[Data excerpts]
+-------+
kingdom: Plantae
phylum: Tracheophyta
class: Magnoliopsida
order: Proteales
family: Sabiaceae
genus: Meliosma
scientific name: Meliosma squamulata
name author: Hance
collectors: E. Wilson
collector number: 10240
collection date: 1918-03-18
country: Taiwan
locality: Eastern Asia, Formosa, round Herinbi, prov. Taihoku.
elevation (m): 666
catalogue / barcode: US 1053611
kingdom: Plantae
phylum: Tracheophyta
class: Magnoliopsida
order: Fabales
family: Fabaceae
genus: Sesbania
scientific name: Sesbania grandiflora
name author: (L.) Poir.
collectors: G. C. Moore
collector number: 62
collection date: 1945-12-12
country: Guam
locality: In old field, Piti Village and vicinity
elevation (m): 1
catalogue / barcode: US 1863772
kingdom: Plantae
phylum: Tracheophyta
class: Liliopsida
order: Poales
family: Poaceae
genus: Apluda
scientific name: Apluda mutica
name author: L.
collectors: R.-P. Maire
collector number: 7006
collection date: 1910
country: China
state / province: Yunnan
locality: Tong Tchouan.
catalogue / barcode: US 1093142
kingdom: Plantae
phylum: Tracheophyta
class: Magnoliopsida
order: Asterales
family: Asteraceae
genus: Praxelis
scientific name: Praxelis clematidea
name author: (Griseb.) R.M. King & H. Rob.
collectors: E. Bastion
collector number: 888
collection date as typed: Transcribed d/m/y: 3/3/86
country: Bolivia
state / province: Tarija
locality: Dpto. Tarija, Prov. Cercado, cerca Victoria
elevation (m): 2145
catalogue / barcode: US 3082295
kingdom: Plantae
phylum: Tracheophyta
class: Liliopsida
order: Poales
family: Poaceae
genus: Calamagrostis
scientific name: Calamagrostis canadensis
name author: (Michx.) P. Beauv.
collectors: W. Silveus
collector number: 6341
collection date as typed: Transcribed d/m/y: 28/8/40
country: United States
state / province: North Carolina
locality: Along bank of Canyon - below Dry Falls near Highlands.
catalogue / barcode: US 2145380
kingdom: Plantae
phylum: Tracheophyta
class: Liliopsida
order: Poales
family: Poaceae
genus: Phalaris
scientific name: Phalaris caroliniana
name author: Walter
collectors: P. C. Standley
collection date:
+-------+
#### [SHORT PROBLEM]
Rewrite the lines of all the rows above as one numbered list, leaving out any blank lines.

#### [EXERCISE OUTPUT]
1. kingdom: Plantae
2. phylum: Tracheophyta
3. class: Magnoliopsida
4. order: Proteales
5. family: Sabiaceae
6. genus: Meliosma
7. scientific name: Meliosma squamulata
8. name author: Hance
9. collectors: E. Wilson
10. collector number: 10240
11. collection date: 1918-03-18
12. country: Taiwan
13. locality: Eastern Asia, Formosa, round Herinbi, prov. Taihoku.
14. elevation (m): 666
15. catalogue / barcode: US 1053611
16. kingdom: Plantae
17. phylum: Tracheophyta
18. class: Magnoliopsida
19. order: Fabales
20. family: Fabaceae
21. genus: Sesbania
22. scientific name: Sesbania grandiflora
23. name author: (L.) Poir.
24. collectors: G. C. Moore
25. collector number: 62
26. collection date: 1945-12-12
27. country: Guam
28. locality: In old field, Piti Village and vicinity
29. elevation (m): 1
30. catalogue / barcode: US 1863772
31. kingdom: Plantae
32. phylum: Tracheophyta
33. class: Liliopsida
34. order: Poales
35. family: Poaceae
36. genus: Apluda
37. scientific name: Apluda mutica
38. name author: L.
39. collectors: R.-P. Maire
40. collector number: 7006
41. collection date: 1910
42. country: China
43. state / province: Yunnan
44. locality: Tong Tchouan.
45. catalogue / barcode: US 1093142
46. kingdom: Plantae
47. phylum: Tracheophyta
48. class: Magnoliopsida
49. order: Asterales
50. family: Asteraceae
51. genus: Praxelis
52. scientific name: Praxelis clematidea
53. name author: (Griseb.) R.M. King & H. Rob.
54. collectors: E. Bastion
55. collector number: 888
56. collection date as typed: Transcribed d/m/y: 3/3/86
57. country: Bolivia
58. state / province: Tarija
59. locality: Dpto. Tarija, Prov. Cercado, cerca Victoria
60. elevation (m): 2145
61. catalogue / barcode: US 3082295
62. kingdom: Plantae
63. phylum: Tracheophyta
64. class: Liliopsida
65. order: Poales
66. family: Poaceae
67. genus: Calamagrostis
68. scientific name: Calamagrostis canadensis
69. name author: (Michx.) P. Beauv.
70. collectors: W. Silveus
71. collector number: 6341
72. collection date as typed: Transcribed d/m/y: 28/8/40
73. country: United States
74. state / province: North Carolina
75. locality: Along bank of Canyon - below Dry Falls near Highlands.
76. catalogue / barcode: US 2145380
77. kingdom: Plantae
78. phylum: Tracheophyta
79. class: Liliopsida
80. order: Poales
81. family: Poaceae
82. genus: Phalaris
83. scientific name: Phalaris caroliniana
84. name author: Walter
85. collectors: P. C. Standley
86. collection date:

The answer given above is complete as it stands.